原作は深町秋生のハードボイルド小説(未読)。
ご贔屓の岡田准一主演ということで鑑賞。

 

かつて派出所勤務をしていた出月(岡田准一)は、近くのスーパーでの強盗殺人事件を防ぐことができなかった。
それを悔やんだ彼は警察を辞め、一人でその犯人たちを突き止めては情け容赦なく復讐を遂げていった。
そのことを知った警察組織対策課は、彼を一大ヤクザ組織「東鞘会」壊滅のための潜入捜査官としてスカウトする。

 

潜入捜査官ものといえば、傑作の「インファナル・アフェア」シリーズがあった。
こうした潜入捜査官ものでは、主人公の正体がばれてしまわないかという緊張感と、主人公がおこなうあくどいことは大きな目的のためのことなのだという正義の御旗感が、観ている者を惹きつける。

 

さて。
兼高と名前を変えて東鞘会の一員となった出月は、兄貴と慕ってくれる組員・室岡(坂口健太郎)とコンビになり、組織の殺し屋として次第にのし上がっていく。
兼高の最終目的は、東鞘会トップが握っている秘密ファイルの入手。
どこまで組の中枢に食い込んで、秘密ファイルに近づけるか、緊張の連続だな。

 

兼高、室岡が組織の仕事として殺しをおこなう場面は、こういう言い方をすると語弊があるが、格好好い。
ルーチンのような準備をしてから一気に相手に襲いかかる。
ふたりの息も合っていて、その体術も見事である。

 

私は「SP」を観て以来の岡田准一ファン(初めはジャニーズの一員だということも知らなかった。すごい役者が出てきたなと単純に感心した)。

★ ★ ★ ★ ★ ★ ★

--- 作業指示 1 ---
本文に基づいて次の問いに答えよ。
(a) 出月が警察を辞めたのは、何を防げなかったことを悔やんだからか。
(b) 兼高の最終目的は何か。
(c) 筆者はどの作品を観て以来の岡田准一ファンか。
記録は本文とは関係がない。

--- 表示データ ---
★ ★ ★ ★ ★ ★ ★

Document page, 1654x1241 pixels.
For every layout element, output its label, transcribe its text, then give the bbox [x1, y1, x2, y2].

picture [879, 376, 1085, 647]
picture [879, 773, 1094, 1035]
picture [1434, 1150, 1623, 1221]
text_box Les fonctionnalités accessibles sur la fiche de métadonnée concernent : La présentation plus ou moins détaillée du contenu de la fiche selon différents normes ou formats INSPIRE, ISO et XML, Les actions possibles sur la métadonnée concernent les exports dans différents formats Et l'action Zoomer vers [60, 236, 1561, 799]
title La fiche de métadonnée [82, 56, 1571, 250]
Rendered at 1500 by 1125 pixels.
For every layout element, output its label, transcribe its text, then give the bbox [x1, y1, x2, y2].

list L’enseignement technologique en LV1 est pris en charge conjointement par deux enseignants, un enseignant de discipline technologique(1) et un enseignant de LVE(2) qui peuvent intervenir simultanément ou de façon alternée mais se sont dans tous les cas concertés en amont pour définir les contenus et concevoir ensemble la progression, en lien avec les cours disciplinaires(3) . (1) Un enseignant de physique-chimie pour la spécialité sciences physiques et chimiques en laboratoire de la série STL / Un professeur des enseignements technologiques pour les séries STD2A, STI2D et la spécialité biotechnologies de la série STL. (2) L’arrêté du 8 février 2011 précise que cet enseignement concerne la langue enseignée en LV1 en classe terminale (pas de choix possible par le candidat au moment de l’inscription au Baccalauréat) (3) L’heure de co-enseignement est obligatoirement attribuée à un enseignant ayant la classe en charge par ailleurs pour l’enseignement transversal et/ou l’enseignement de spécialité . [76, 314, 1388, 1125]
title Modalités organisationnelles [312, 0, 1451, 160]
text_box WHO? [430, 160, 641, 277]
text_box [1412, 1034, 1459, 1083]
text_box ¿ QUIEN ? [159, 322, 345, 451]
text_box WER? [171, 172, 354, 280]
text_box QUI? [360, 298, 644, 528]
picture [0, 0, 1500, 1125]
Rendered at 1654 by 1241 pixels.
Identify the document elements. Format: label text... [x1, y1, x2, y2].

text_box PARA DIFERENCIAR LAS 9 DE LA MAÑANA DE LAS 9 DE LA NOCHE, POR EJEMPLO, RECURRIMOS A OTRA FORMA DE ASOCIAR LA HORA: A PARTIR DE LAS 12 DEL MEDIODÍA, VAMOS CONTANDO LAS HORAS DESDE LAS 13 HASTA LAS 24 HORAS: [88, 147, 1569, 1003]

★ ★ ★ ★ ★ ★ ★

--- 作業指示 2 ---
記録の先頭から「picture [1434, 1150, 1623, 1221]」を含む行までを、依頼ごとに1行とする2列のCSVに書き出せ。列名は「指示文」と「出力」とし、依頼の文とその答えをそれぞれ改行を空白に置き換えて1つの引用符付きフィールドに収めよ。

--- 解答 1 ---
(a) 近くのスーパーでの強盗殺人事件
(b) 東鞘会トップが握っている秘密ファイルの入手
(c) 「SP」

--- 解答 2 ---
指示文,出力
"Document page, 1654x1241 pixels. For every layout element, output its label, transcribe its text, then give the bbox [x1, y1, x2, y2].","picture [879, 376, 1085, 647] picture [879, 773, 1094, 1035] picture [1434, 1150, 1623, 1221]"